Levelling up

Building back better means building back local.

The Government is expected to publish its Levelling Up White Paper later this month (Dec), and the LGA understands this will include a significant set of proposals for English devolution.

Our perspective on levelling up is that building back better means building back local. 

The Levelling Up White Paper presents an opportunity to reset the relationship between national and local government and put councils at the heart of delivering the Government’s ambitious programme to improve opportunities in all parts of the country. 

Councils have a critical role to play, have demonstrated their leadership throughout the pandemic, and are willing and able to deliver this agenda – so it is important that they are empowered to do so.

One way of doing this is by ‘levelling up devo’ – as per the findings earlier this year of an inquiry by the Devolution All-Party Parliamentary Group (APPG).

The APPG recommended that government should work with local government to set out a ‘national devolution baseline’ for England, including a list of new powers available to every council without the need to negotiate a devolution deal, as well as further powers that are available subject to clear eligibility requirements. 

Devolution from Whitehall to councils should be by default and at the heart of national government policy.
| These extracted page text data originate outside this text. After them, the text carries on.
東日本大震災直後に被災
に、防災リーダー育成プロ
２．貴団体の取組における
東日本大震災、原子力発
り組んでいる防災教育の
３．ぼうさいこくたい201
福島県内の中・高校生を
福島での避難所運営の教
The LGA has long called for a rethink of the ‘culture of centralisation’ in the UK and a new devolution settlement for England, with powers and funding devolved to local communities to further improve services for everyone.

Good jobs and career opportunities where people live are central to the Government’s levelling up ambitions. 

The route to achieving this is also through greater devolution, which would empower local leaders to create local, integrated skills and employment offers tailored to the needs of local economies and residents, helping create jobs and training opportunities. 

We are working with government to ensure that changes put forward in the Skills and Post-16 Education Bill make use of local government’s expertise to deliver better outcomes, and that the bill is used as an opportunity to tackle our fragmented employment and skills system.

The LGA would welcome further steps towards defragmenting all local funding arrangements to help maximise the strength of councils’ local leadership, which was demonstrated so strongly during the pandemic. 

The Government should build on the approach to future growth funding signalled at the recent Budget and continue to retreat from a pattern of piecemeal, fragmented and short-term interventions. 

We need to move towards a localist settlement that gives councils the powers and resources to drive green and inclusive growth that meets the needs of their communities.  

The Government says its Levelling Up White Paper will build on actions it is already taking to level up across the country and will set out “bold new policy interventions to improve livelihoods and opportunities in all parts of the UK”.

Its four themes will be: empowering local leaders and communities; raising living standards, especially where they are lower; improving public services, especially where they are weaker; and enhancing people’s pride in the places they live.

None of this can be delivered without local government. Councils have demonstrated that with the right funding and freedoms, they can improve people’s lives and ensure the successful delivery of those priorities that are shared by national and local government.